To import types, use the following:
from arize.experimental.datasets.experiments.types import ...
- class Example(id=<factory>, updated_at=<factory>, input=<factory>, output=<factory>, metadata=<factory>, dataset_row=<factory>)#
Bases:
object
Represents an example in an experiment dataset.
- Variables:
id (ExampleId) – The unique identifier for the example.
updated_at (datetime) – The timestamp when the example was last updated.
input (Mapping[str, JSONSerializable]) – The input data for the example.
output (Mapping[str, JSONSerializable]) – The output data for the example.
metadata (Mapping[str, JSONSerializable]) – Additional metadata for the example.
dataset_row – The original dataset row containing the example data.
- class EvaluationResult(score=None, label=None, explanation=None, metadata=<factory>)#
Bases:
object
Represents the result of an evaluation.
- Variables:
score (Optional[float]) – The score of the evaluation.

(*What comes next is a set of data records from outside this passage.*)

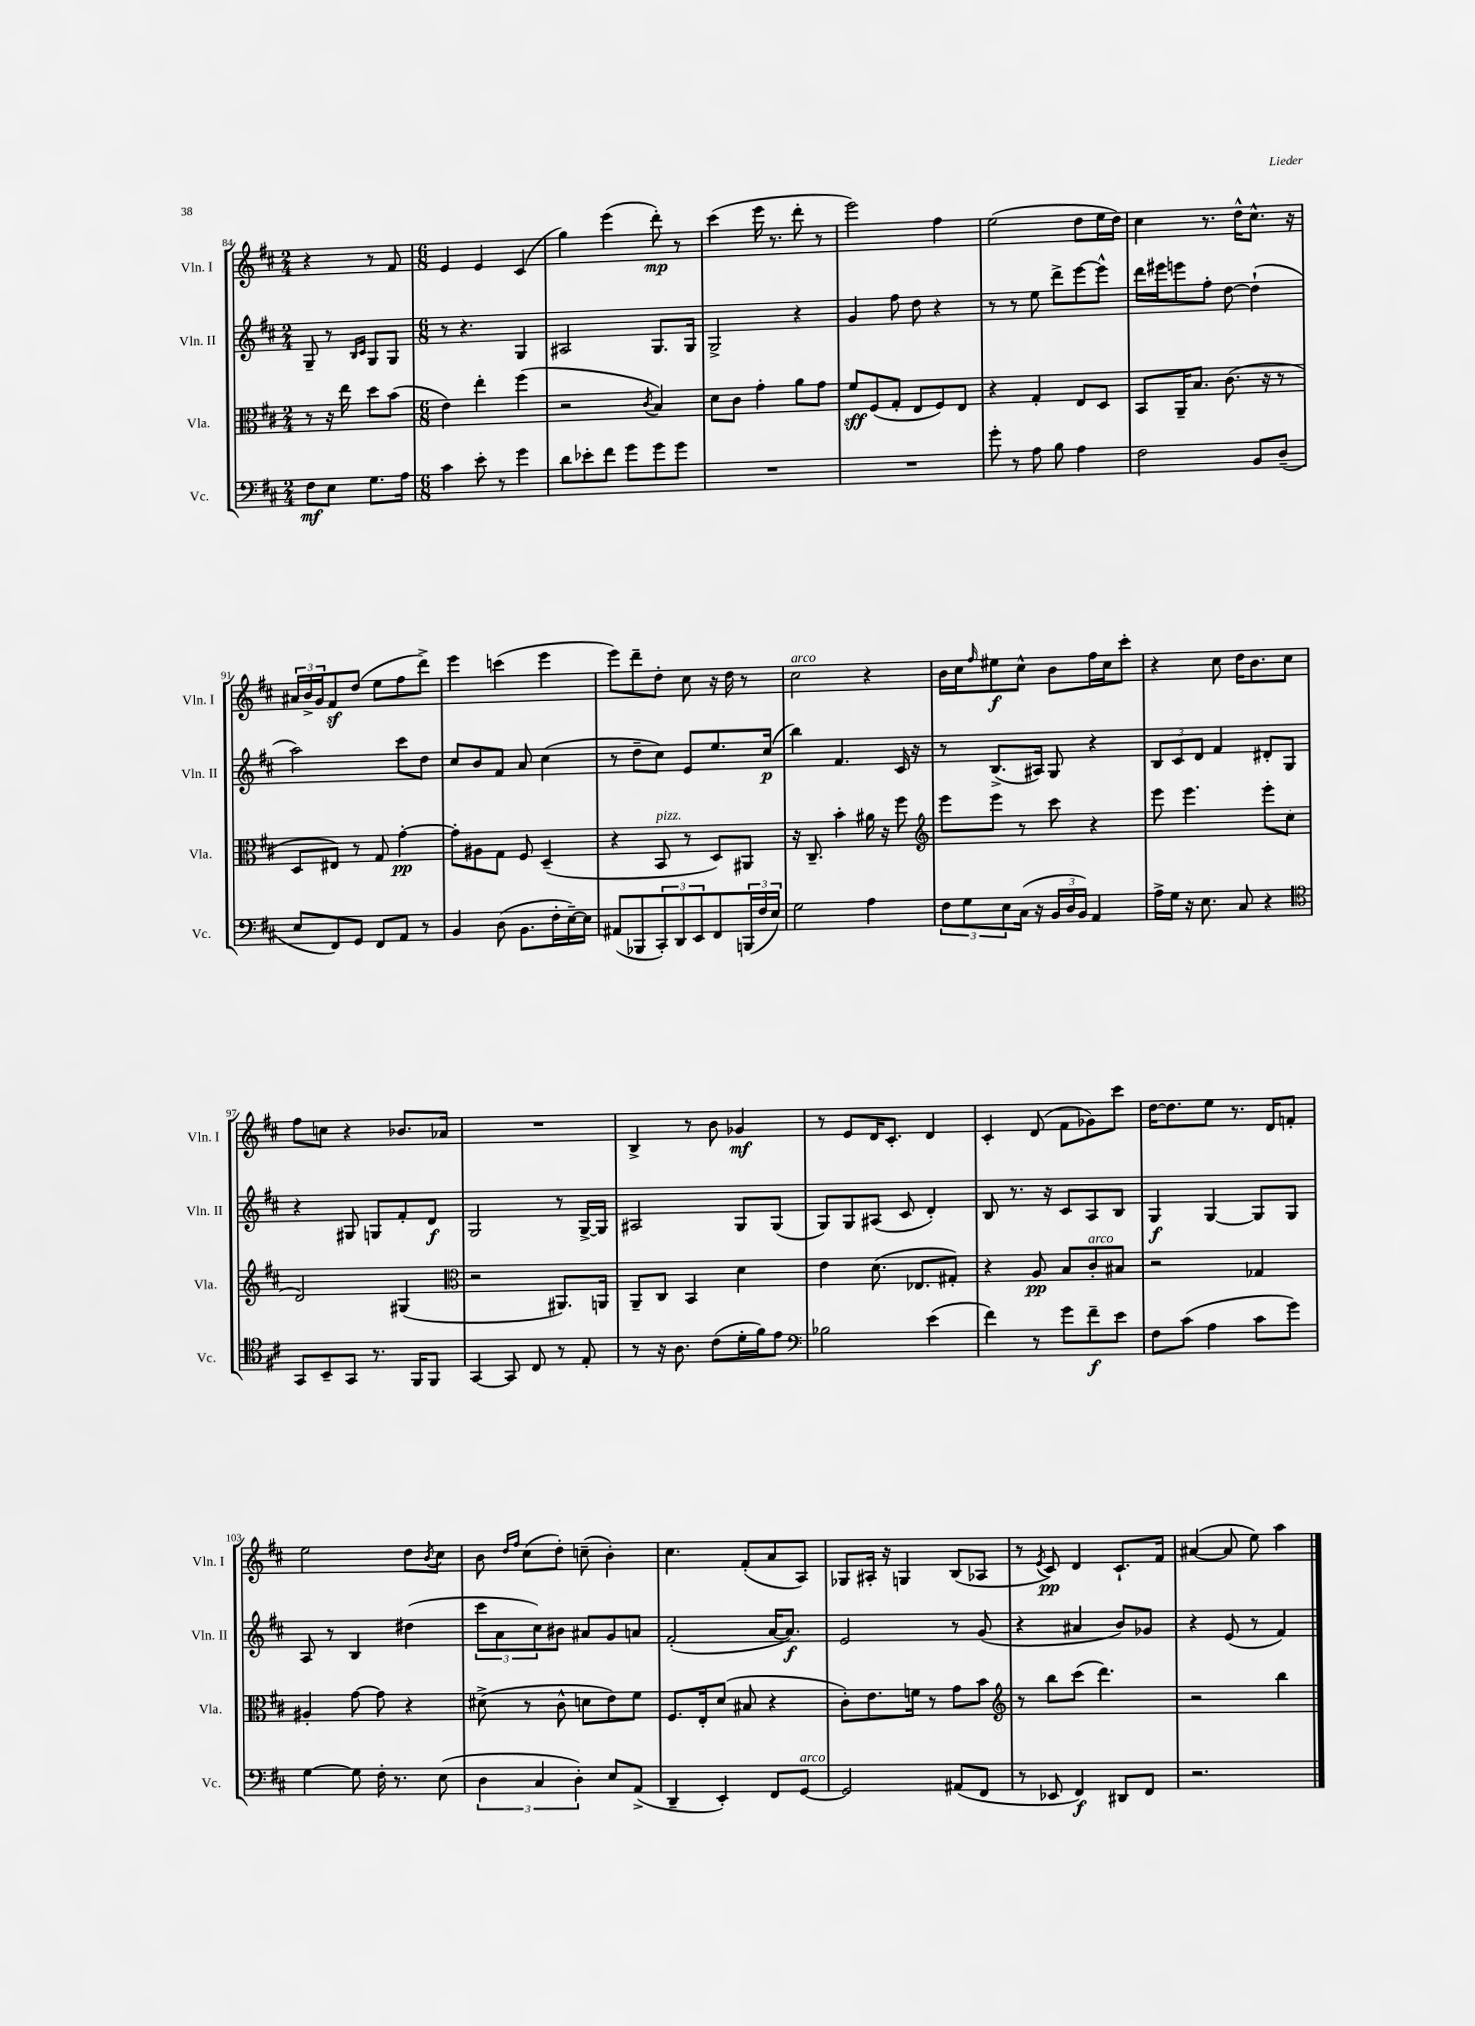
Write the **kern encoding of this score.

**kern	**dynam	**kern	**dynam	**kern	**dynam	**kern	**dynam
*part4	*part4	*part3	*part3	*part2	*part2	*part1	*part1
*staff4	*staff4	*staff3	*staff3	*staff2	*staff2	*staff1	*staff1
*I"Vc.	*	*I"Vla.	*	*I"Vln. II	*	*I"Vln. I	*
*I'Vc.	*	*I'Vla.	*	*I'Vln. II	*	*I'Vln. I	*
*clefF4	*	*clefC3	*	*clefG2	*	*clefG2	*
*k[f#c#]	*	*k[f#c#]	*	*k[f#c#]	*	*k[f#c#]	*
*M2/4	*	*M2/4	*	*M2/4	*	*M2/4	*
=84	=84	=84	=84	=84	=84	=84	=84
8F#\L	mf	8r	.	8G~/	.	4r	.
8E\J	.	16r	.	8r	.	.	.
.	.	16ee\	.	.	.	.	.
.	.	.	.	16qqB/LL	.	.	.
.	.	.	.	16qqc#/JJ	.	.	.
8.G\L	.	8dd\L	.	8G/L	.	8r	.
.	.	(8b\J	.	8G/J	.	8f#/	.
16A\Jk	.	.	.	.	.	.	.
=85	=85	=85	=85	=85	=85	=85	=85
*M6/8	*	*M6/8	*	*M6/8	*	*M6/8	*
4c#\	.	4e\)	.	8r	.	4e/	.
.	.	.	.	4.r	.	.	.
8e'\	.	4ee'\	.	.	.	4e/	.
8r	.	.	.	.	.	.	.
4g\	.	(4ff#\	.	4G/	.	(4c#/	.
=86	=86	=86	=86	=86	=86	=86	=86
8d\L	.	2r	.	2A#X/	.	4gg\)	.
8e-X'\	.	.	.	.	.	.	.
8f#\J	.	.	.	.	.	(4eee\	.
8g\L	.	.	.	.	.	.	.
.	.	8qc#/	.	.	.	.	.
8g\	.	4B/)	.	8.G/L	.	8ddd'\)	mp
8g\J	.	.	.	.	.	8r	.
.	.	.	.	16G/Jk	.	.	.
=87	=87	=87	=87	=87	=87	=87	=87
2.r	.	8d\L	.	2G^/	.	(4ccc#\	.
.	.	8c#\J	.	.	.	.	.
.	.	4g'\	.	.	.	16eee\	.
.	.	.	.	.	.	8.r	.
.	.	8a\L	.	4r	.	8ddd'\	.
.	.	8g\J	.	.	.	8r	.
=88	=88	=88	=88	=88	=88	=88	=88
2.r	.	8f#/L	sff	4g/	.	2eee\)	.
.	.	(8F#/	.	.	.	.	.
.	.	8G'/J	.	8ff#\	.	.	.
.	.	8E/L	.	8dd\	.	.	.
.	.	8F#/)	.	4r	.	4ff#\	.
.	.	8E/J	.	.	.	.	.
=89	=89	=89	=89	=89	=89	=89	=89
8g'\	.	4r	.	8r	.	(2ee\	.
8r	.	.	.	8r	.	.	.
8A\	.	4G'/	.	8ee\	.	.	.
8B\	.	.	.	8ddd^\L	.	.	.
4A\	.	8E/L	.	[8eee\	.	8dd\L	.
.	.	8D/J	.	8eee^^\J]	.	16ee\L	.
.	.	.	.	.	.	16dd\JJ)	.
=90	=90	=90	=90	=90	=90	=90	=90
2F#\	.	8BB/L	.	16ddd\LL	.	4cc#\	.
.	.	.	.	16eee#X\J	.	.	.
.	.	16AA~/K	.	8eeen\	.	.	.
.	.	8.B/J	.	.	.	.	.
.	.	.	.	8ff#'\J	.	8.r	.
.	.	(8.c#\	.	[8dd\	.	.	.
.	.	.	.	.	.	16dd^^\KL	.
8BB/L	.	.	.	(4dd`\]	.	8.cc#^^\J	.
.	.	16r	.	.	.	.	.
(8D~/J	.	8r	.	.	.	.	.
.	.	.	.	.	.	16r	.
!!LO:LB:g=z
=91	=91	=91	=91	=91	=91	=91	=91
8E/L	.	8D/L	.	2aa\)	.	24a#X/LL	.
.	.	.	.	.	.	24b^/	.
.	.	.	.	.	.	24g/J	.
8FF#/)	.	8E#X/J)	.	.	.	8f#z/	.
8GG/J	.	8r	.	.	.	(8dd/J	.
8FF#/L	.	8G/	.	.	.	8ee\L	.
8AA/J	.	[4g'\	pp	8ccc#\L	.	8ff#\	.
8r	.	.	.	8dd\J	.	8ddd^\J)	.
=92	=92	=92	=92	=92	=92	=92	=92
4BB/	.	8g'\L]	.	8cc#/L	.	4eee\	.
.	.	8A#X\	.	8b/	.	.	.
(8D\	.	8G\J	.	8f#/J	.	(4cccn\	.
8.BB\L	.	8F#/	.	8a/	.	.	.
.	.	(4D~/	.	(4cc#\	.	4eee\	.
16F#'\L	.	.	.	.	.	.	.
[16E~\)	.	.	.	.	.	.	.
16E\JJ]	.	.	.	.	.	.	.
=93	=93	=93	=93	=93	=93	=93	=93
(8AA#X/L	.	4r	.	8r	.	8eee\L)	.
8BBB-X/	.	.	.	8dd~\L	.	8ddd~\	.
!	!	!LO:TX:a:i:t=pizz.	!	!	!	!	!
12CC#'/)	.	8BB/	.	8cc#\J)	.	8dd'\J	.
12DD/	.	.	.	.	.	.	.
.	.	8r	.	8e/L	.	8cc#\	.
12EE/	.	.	.	.	.	.	.
8FF#/	.	8D/L)	.	8.ee/	.	16r	.
.	.	.	.	.	.	16dd\	.
(24BBBn/L	.	8AA#X/J	.	.	.	8r	.
24F#/	.	.	.	.	.	.	.
.	.	.	.	(16cc#/Jk	p	.	.
24E/JJ)	.	.	.	.	.	.	.
=94	=94	=94	=94	=94	=94	=94	=94
!	!	!	!	!	!	!LO:TX:a:i:t=arco	!
2G\	.	16r	.	4bb\)	.	2cc#\	.
.	.	8.C#~/	.	.	.	.	.
.	.	4b'\	.	4.f#/	.	.	.
4A\	.	16a#X\	.	.	.	4r	.
.	.	16r	.	.	.	.	.
.	.	8ff#\	.	16c#/	.	.	.
.	.	.	.	16r	.	.	.
=95	=95	=95	=95	=95	=95	=95	=95
*	*	*clefG2	*	*	*	*	*
12F#\L	.	8eee\L	.	8r	.	16b\LL	.
.	.	.	.	.	.	16cc#\J	.
12G\	.	.	.	.	.	.	.
.	.	.	.	.	.	16qqff#/	.
.	.	8eee\J	.	(8.B^/L	.	8ee#X\	f
12E\	.	.	.	.	.	.	.
(16C#\Jk	.	8r	.	.	.	8cc#^^\J	.
16r	.	.	.	16A#X/Jk)	.	.	.
24BB/LL	.	8ccc#\	.	8G/	.	8b\L	.
24D/	.	.	.	.	.	.	.
24BB/JJ)	.	.	.	.	.	.	.
4AA/	.	4r	.	4r	.	16ff#\L	.
.	.	.	.	.	.	16cc#\J	.
.	.	.	.	.	.	8ccc#'\J	.
=96	=96	=96	=96	=96	=96	=96	=96
16A^\LL	.	8eee\	.	12B/L	.	4r	.
16G\JJ	.	.	.	.	.	.	.
.	.	.	.	12c#/	.	.	.
16r	.	4.eee\	.	.	.	.	.
.	.	.	.	12d/J	.	.	.
8.E\	.	.	.	.	.	.	.
.	.	.	.	4f#/	.	8cc#\	.
8C#/	.	.	.	.	.	16dd\KL	.
.	.	.	.	.	.	8.b\	.
4r	.	8eee'\L	.	8d#X'/L	.	.	.
.	.	(8cc#\J	.	8G/J	.	8cc#\J	.
!!LO:LB:g=z
=97	=97	=97	=97	=97	=97	=97	=97
*clefC4	*	*	*	*	*	*	*
8GG/L	.	2d/)	.	4r	.	8ff#\L	.
8BB~/	.	.	.	.	.	8ccn\J	.
8GG/J	.	.	.	8G#X/	.	4r	.
8.r	.	.	.	8Gn/L	.	.	.
.	.	(4G#X/	.	8f#'/	.	8.b-X/L	.
16FF#/KL	.	.	.	.	.	.	.
8FF#/J	.	.	.	8d/J	f	.	.
.	.	.	.	.	.	16a-X/Jk	.
=98	=98	=98	=98	=98	=98	=98	=98
*	*	*clefC3	*	*	*	*	*
[4GG/	.	2r	.	2G/	.	2.r	.
8GG/]	.	.	.	.	.	.	.
8C#/	.	.	.	.	.	.	.
8r	.	8.AA#X/L)	.	8r	.	.	.
8E'/	.	.	.	[16G^/LL	.	.	.
.	.	16AAn/Jk	.	16G/JJ]	.	.	.
=99	=99	=99	=99	=99	=99	=99	=99
8r	.	8AA~/L	.	2A#X/	.	4B^/	.
16r	.	8C#/J	.	.	.	.	.
8.A\	.	.	.	.	.	.	.
.	.	4BB/	.	.	.	8r	.
(8c#\L	.	.	.	.	.	8b\	.
16d'\L	.	4d\	.	8G/L	.	4g-X/	mf
16f#\J)	.	.	.	.	.	.	.
8e\J	.	.	.	(8G/J	.	.	.
=100	=100	=100	=100	=100	=100	=100	=100
*clefF4	*	*	*	*	*	*	*
2B-X\	.	4e\	.	8G/L)	.	8r	.
.	.	.	.	8G/	.	8e/L	.
.	.	(8.d\	.	(8A#X/J	.	16d/K	.
.	.	.	.	.	.	8.c#'/J	.
.	.	.	.	8c#/	.	.	.
.	.	8.E-X/L	.	.	.	.	.
(4e\	.	.	.	4d'/)	.	4d/	.
.	.	8G#X'/J)	.	.	.	.	.
=101	=101	=101	=101	=101	=101	=101	=101
4f#\)	.	4r	.	8B/	.	4c#'/	.
.	.	.	.	8.r	.	.	.
8r	.	8A/	pp	.	.	(8d/	.
.	.	.	.	16r	.	.	.
8g\L	.	8B/L	.	8c#/L	.	8f#\L	.
!	!	!LO:TX:a:i:t=arco	!	!	!	!	!
8f#~\	f	8c#'/	.	8A/	.	8g-X\)	.
8e\J	.	8B#X/J	.	8B/J	.	8ccc#\J	.
=102	=102	=102	=102	=102	=102	=102	=102
8F#\L	.	2r	.	4G/	f	[16dd\KL	.
.	.	.	.	.	.	8.dd\]	.
(8c#\J	.	.	.	.	.	.	.
4A\	.	.	.	[4G/	.	8ee\J	.
.	.	.	.	.	.	8.r	.
8c#\L	.	4G-X/	.	8G/L]	.	.	.
.	.	.	.	.	.	16d/KL	.
8g\J)	.	.	.	8G/J	.	8fn'/J	.
!!LO:LB:g=z
=103	=103	=103	=103	=103	=103	=103	=103
[4G\	.	4A#X'/	.	8A/	.	2ee\	.
.	.	.	.	8r	.	.	.
8G\]	.	[8g\	.	4B/	.	.	.
16F#'\	.	8g\]	.	.	.	.	.
8.r	.	.	.	.	.	.	.
.	.	4r	.	(4dd#X\	.	8dd\L	.
.	.	.	.	.	.	8qb/	.
(8E\	.	.	.	.	.	8cc#\J	.
=104	=104	=104	=104	=104	=104	=104	=104
6D\	.	(8d#X^\	.	12ccc#\L	.	8b\	.
.	.	.	.	12a\	.	.	.
.	.	.	.	.	.	16qqdd/LL	.
.	.	.	.	.	.	16qqff#/JJ	.
.	.	8r	.	.	.	(8cc#\L	.
6C#/	.	.	.	12cc#\)	.	.	.
.	.	8c#^^\	.	8b#X\J	.	8dd'\J)	.
6D'\)	.	.	.	.	.	.	.
.	.	8dn\L	.	8a#X/L	.	(8ccn~\	.
8E/L	.	8e\)	.	8g/	.	4b'\)	.
(8AA^/J	.	8f#\J	.	8an/J	.	.	.
=105	=105	=105	=105	=105	=105	=105	=105
4DD~/	.	8.F#/L	.	(2f#'/	.	4.cc#\	.
.	.	16E'/k	.	.	.	.	.
4EE'/)	.	(8d/J	.	.	.	.	.
.	.	8B#X/	.	.	.	(8f#'/L	.
8FF#/L	.	4r	.	[16a/KL	.	8a/	.
.	.	.	.	8.a/J])	f	.	.
!LO:TX:a:i:t=arco	!	!	!	!	!	!	!
[8GG/J	.	.	.	.	.	8A/J)	.
=106	=106	=106	=106	=106	=106	=106	=106
2GG/]	.	8c#'\L)	.	2e/	.	8G-X/L	.
.	.	8.e\	.	.	.	16A#X'/Jk	.
.	.	.	.	.	.	16r	.
.	.	.	.	.	.	4Gn/	.
.	.	16fn\Jk	.	.	.	.	.
.	.	8r	.	.	.	.	.
(8AA#X/L	.	8g\L	.	8r	.	(8B/L	.
8FF#/J	.	8b\J	.	(8g/	.	8A-X/J	.
=107	=107	=107	=107	=107	=107	=107	=107
*	*	*clefG2	*	*	*	*	*
8r	.	8r	.	4r	.	8r	.
.	.	.	.	.	.	8qe/	.
8EE-X/	.	8bb\L	.	.	.	8c#/)	pp
4FF#/)	f	(8ccc#\J	.	4a#X/	.	4d/	.
.	.	4.ddd\)	.	.	.	.	.
8DD#X/L	.	.	.	8b/L)	.	8.c#`/L	.
8FF#/J	.	.	.	8g-X/J	.	.	.
.	.	.	.	.	.	16f#/Jk	.
=108	=108	=108	=108	=108	=108	=108	=108
2.r	.	2r	.	4r	.	([4a#X/	.
.	.	.	.	(8e/	.	8a#/]	.
.	.	.	.	8r	.	8ee\)	.
.	.	4bb\	.	4f#/)	.	4aa\	.
==	==	==	==	==	==	==	==
*-	*-	*-	*-	*-	*-	*-	*-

label (Optional[str]) – The label of the evaluation.
explanation (Optional[str]) – The explanation of the evaluation.
metadata (Mapping[str, JSONSerializable]) – Additional metadata for the evaluation.
- class ExperimentRun(start_time, end_time, experiment_id, dataset_example_id, repetition_number, output, error=None, id=<factory>, trace_id=None)#
Bases:
object
Represents a single run of an experiment.
- Variables:
start_time (datetime) – The start time of the experiment run.
end_time (datetime) – The end time of the experiment run.
experiment_id (str) – The unique identifier for the experiment.
dataset_example_id (str) – The unique identifier for the dataset example.
repetition_number (int) – The repetition number of the experiment run.
output (JSONSerializable) – The output of the experiment run.
error (Optional[str]) – The error message if the experiment run failed.
id (str) – The unique identifier for the experiment run.
trace_id (Optional[str]) – The trace identifier for the experiment run.
- class ExperimentEvaluationRun(experiment_run_id, start_time, end_time, name, annotator_kind, error=None, result=None, id=<factory>, trace_id=None)#
Bases:
object
Represents a single evaluation run of an experiment.
- Variables:
experiment_run_id (ExperimentRunId) – The unique identifier for the experiment run.
start_time (datetime) – The start time of the evaluation run.
end_time (datetime) – The end time of the evaluation run.
name (str) – The name of the evaluation run.
annotator_kind (str) – The kind of annotator used in the evaluation run.
error – The error message if the evaluation run failed. result (Optional[EvaluationResult]): The result of the evaluation run. id (str): The unique identifier for the evaluation run. trace_id (Optional[TraceId]): The trace identifier for the evaluation run.